As the world moves to zero out greenhouse gas emissions by midcentury in an attempt to avert the most catastrophic effects of climate change, Consol has a strong incentive to come up with ideas to preserve a role for its product.
A new generation of coal-fired power plants “must have a relatively fast timeline to commercialization,” the company said, “so that new plants can be brought online in time to enable a smooth transition from the existing coal fleet without compromising the sustainability of the coal supply chain.”
‘Foot in the door’
Edward Rubin, an engineering professor at Carnegie Mellon University and a prominent expert on carbon capture and storage, called Consol’s proposal “a foot in the door” for future coal development.
The Department of Energy funds a wide array of research and development so the future electricity system has plenty of fuel and technology options to ensure it is both cost-effective and resilient.
“We’re basically building an insurance policy, a portfolio of things that may or may not be useful in the future — though they try to choose things that look most promising,” Mr. Rubin said.
Consol’s proposal “certainly looks as interesting and credible as lots of other things that have been done in the past,” he said.
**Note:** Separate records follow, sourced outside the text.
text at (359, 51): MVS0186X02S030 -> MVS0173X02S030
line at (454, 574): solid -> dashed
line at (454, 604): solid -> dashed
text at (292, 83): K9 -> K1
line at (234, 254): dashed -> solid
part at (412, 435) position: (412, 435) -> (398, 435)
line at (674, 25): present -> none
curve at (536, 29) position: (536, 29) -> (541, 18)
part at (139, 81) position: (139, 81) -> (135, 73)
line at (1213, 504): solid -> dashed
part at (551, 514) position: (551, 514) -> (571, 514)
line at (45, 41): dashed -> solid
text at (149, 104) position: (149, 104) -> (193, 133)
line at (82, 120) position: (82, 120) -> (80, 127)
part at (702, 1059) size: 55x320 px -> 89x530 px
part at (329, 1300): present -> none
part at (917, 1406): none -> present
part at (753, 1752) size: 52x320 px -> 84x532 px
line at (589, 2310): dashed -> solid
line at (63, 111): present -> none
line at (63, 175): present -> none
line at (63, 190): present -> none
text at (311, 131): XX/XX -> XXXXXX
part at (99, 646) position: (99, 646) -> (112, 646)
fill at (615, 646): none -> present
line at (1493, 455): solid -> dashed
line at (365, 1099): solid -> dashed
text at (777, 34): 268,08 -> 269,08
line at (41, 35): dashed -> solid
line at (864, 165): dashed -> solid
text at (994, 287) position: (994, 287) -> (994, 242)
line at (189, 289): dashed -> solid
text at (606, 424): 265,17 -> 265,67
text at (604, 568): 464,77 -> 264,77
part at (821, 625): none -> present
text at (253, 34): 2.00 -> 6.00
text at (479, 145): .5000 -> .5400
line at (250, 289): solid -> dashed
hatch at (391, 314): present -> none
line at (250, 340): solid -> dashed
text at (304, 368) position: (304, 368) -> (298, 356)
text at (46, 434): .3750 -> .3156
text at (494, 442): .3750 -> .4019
Still, a defining feasibility factor for any carbon capture project is cost, and unless government policy establishes a price on carbon emissions, it will be hard for the technology to take root.
“There is no market for any carbon capture technology without a policy driver to reduce carbon emissions,” Mr. Rubin said. “No matter how cheap you can make a carbon capture system, it will always be more expensive than not having to use one at all.”
Rob Altenburg, director of the statewide environmental nonprofit PennFuture’s Energy Center, was more skeptical about Consol’s proposal.
“My bet is this plant never gets built, not without serious government subsidies,” he said. “Investors are not going to line up behind this deal.”
The capital costs are exorbitant compared to competing energy sources, Mr. Altenburg said, and other financial projections are unrealistically optimistic.
For example, Consol expects that once it is up and running, the plant will operate at full capacity 85% of the time. But existing coal plants with proven technology have historically only run about 65% of the time.
Even assuming that one demo plant could be built in a Goldilocks spot where all of the pieces fall into place, he doubted the technology could be scalable.
“The thing is, there just isn’t any need,” Mr. Altenburg said. “In a lot of places in the nation, it is cheaper to build new solar than run existing gas, and gas is already cheaper than coal.”
The next step
Consol’s next step is to develop a detailed front-end engineering and design study. The recently announced federal funding will cover about 80% of the cost, Consol CEO Jimmy Brock said during the company’s most recent call with investors.
The study will take 2½ years and focus on both honing the design of the power plant and better characterizing the geological opportunities for storing carbon nearby, said Mr. Connell, the senior vice president.
Part of the process will include selecting a site for the plant and preparing the volumes of environmental information that will be necessary for permits.
At the end of the 30 months, the company hopes to have enough definition of the project and its economics to decide whether it is worth an investment.